(Collected data)

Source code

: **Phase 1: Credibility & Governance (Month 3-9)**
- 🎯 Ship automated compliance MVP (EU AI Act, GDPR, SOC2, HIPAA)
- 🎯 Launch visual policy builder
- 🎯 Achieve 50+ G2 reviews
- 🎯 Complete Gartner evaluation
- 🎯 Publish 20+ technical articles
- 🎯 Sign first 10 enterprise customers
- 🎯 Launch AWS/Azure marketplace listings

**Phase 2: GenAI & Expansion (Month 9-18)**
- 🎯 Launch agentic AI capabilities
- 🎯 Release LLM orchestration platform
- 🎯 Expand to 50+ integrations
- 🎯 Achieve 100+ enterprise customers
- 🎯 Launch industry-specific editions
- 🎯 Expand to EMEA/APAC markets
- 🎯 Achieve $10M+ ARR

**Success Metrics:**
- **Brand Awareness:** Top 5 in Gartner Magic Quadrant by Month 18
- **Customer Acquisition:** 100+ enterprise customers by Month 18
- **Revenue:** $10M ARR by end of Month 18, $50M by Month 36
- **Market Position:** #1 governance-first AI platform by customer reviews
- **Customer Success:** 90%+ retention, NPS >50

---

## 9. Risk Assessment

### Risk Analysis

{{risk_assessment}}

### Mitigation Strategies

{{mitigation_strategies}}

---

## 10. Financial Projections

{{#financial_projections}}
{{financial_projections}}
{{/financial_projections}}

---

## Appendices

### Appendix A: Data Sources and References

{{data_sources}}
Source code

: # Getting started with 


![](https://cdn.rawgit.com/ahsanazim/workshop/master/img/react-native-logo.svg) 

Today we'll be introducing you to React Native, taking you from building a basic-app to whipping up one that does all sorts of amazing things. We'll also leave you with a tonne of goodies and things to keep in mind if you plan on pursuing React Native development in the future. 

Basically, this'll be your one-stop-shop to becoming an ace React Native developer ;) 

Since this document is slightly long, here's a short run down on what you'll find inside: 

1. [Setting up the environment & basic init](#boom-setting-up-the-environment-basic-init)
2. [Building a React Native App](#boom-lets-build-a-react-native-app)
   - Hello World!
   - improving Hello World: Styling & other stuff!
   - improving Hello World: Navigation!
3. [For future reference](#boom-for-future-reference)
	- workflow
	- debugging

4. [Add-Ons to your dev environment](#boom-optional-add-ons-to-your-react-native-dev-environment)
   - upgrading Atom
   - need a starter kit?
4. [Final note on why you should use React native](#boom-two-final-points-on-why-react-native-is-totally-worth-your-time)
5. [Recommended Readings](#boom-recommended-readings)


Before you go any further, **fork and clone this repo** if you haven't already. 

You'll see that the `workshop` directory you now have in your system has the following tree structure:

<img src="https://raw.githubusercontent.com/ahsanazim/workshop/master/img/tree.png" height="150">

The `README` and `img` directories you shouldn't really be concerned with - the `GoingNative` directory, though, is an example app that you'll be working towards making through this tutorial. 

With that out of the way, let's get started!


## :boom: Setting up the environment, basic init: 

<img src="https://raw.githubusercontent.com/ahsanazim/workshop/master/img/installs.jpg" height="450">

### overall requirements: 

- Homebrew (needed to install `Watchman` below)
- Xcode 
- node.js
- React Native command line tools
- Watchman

Brief - All of the data above needs to be retyped exactly, with each line as it stands.

Problem solution -
Source code

: **Phase 1: Credibility & Governance (Month 3-9)**
- 🎯 Ship automated compliance MVP (EU AI Act, GDPR, SOC2, HIPAA)
- 🎯 Launch visual policy builder
- 🎯 Achieve 50+ G2 reviews
- 🎯 Complete Gartner evaluation
- 🎯 Publish 20+ technical articles
- 🎯 Sign first 10 enterprise customers
- 🎯 Launch AWS/Azure marketplace listings

**Phase 2: GenAI & Expansion (Month 9-18)**
- 🎯 Launch agentic AI capabilities
- 🎯 Release LLM orchestration platform
- 🎯 Expand to 50+ integrations
- 🎯 Achieve 100+ enterprise customers
- 🎯 Launch industry-specific editions
- 🎯 Expand to EMEA/APAC markets
- 🎯 Achieve $10M+ ARR

**Success Metrics:**
- **Brand Awareness:** Top 5 in Gartner Magic Quadrant by Month 18
- **Customer Acquisition:** 100+ enterprise customers by Month 18
- **Revenue:** $10M ARR by end of Month 18, $50M by Month 36
- **Market Position:** #1 governance-first AI platform by customer reviews
- **Customer Success:** 90%+ retention, NPS >50

---

## 9. Risk Assessment

### Risk Analysis

{{risk_assessment}}

### Mitigation Strategies

{{mitigation_strategies}}

---

## 10. Financial Projections

{{#financial_projections}}
{{financial_projections}}
{{/financial_projections}}

---

## Appendices

### Appendix A: Data Sources and References

{{data_sources}}
Source code

: # Getting started with 


![](https://cdn.rawgit.com/ahsanazim/workshop/master/img/react-native-logo.svg) 

Today we'll be introducing you to React Native, taking you from building a basic-app to whipping up one that does all sorts of amazing things. We'll also leave you with a tonne of goodies and things to keep in mind if you plan on pursuing React Native development in the future. 

Basically, this'll be your one-stop-shop to becoming an ace React Native developer ;) 

Since this document is slightly long, here's a short run down on what you'll find inside: 

1. [Setting up the environment & basic init](#boom-setting-up-the-environment-basic-init)
2. [Building a React Native App](#boom-lets-build-a-react-native-app)
   - Hello World!
   - improving Hello World: Styling & other stuff!
   - improving Hello World: Navigation!
3. [For future reference](#boom-for-future-reference)
	- workflow
	- debugging

4. [Add-Ons to your dev environment](#boom-optional-add-ons-to-your-react-native-dev-environment)
   - upgrading Atom
   - need a starter kit?
4. [Final note on why you should use React native](#boom-two-final-points-on-why-react-native-is-totally-worth-your-time)
5. [Recommended Readings](#boom-recommended-readings)


Before you go any further, **fork and clone this repo** if you haven't already. 

You'll see that the `workshop` directory you now have in your system has the following tree structure:

<img src="https://raw.githubusercontent.com/ahsanazim/workshop/master/img/tree.png" height="150">

The `README` and `img` directories you shouldn't really be concerned with - the `GoingNative` directory, though, is an example app that you'll be working towards making through this tutorial. 

With that out of the way, let's get started!


## :boom: Setting up the environment, basic init: 

<img src="https://raw.githubusercontent.com/ahsanazim/workshop/master/img/installs.jpg" height="450">

### overall requirements: 

- Homebrew (needed to install `Watchman` below)
- Xcode 
- node.js
- React Native command line tools
- Watchman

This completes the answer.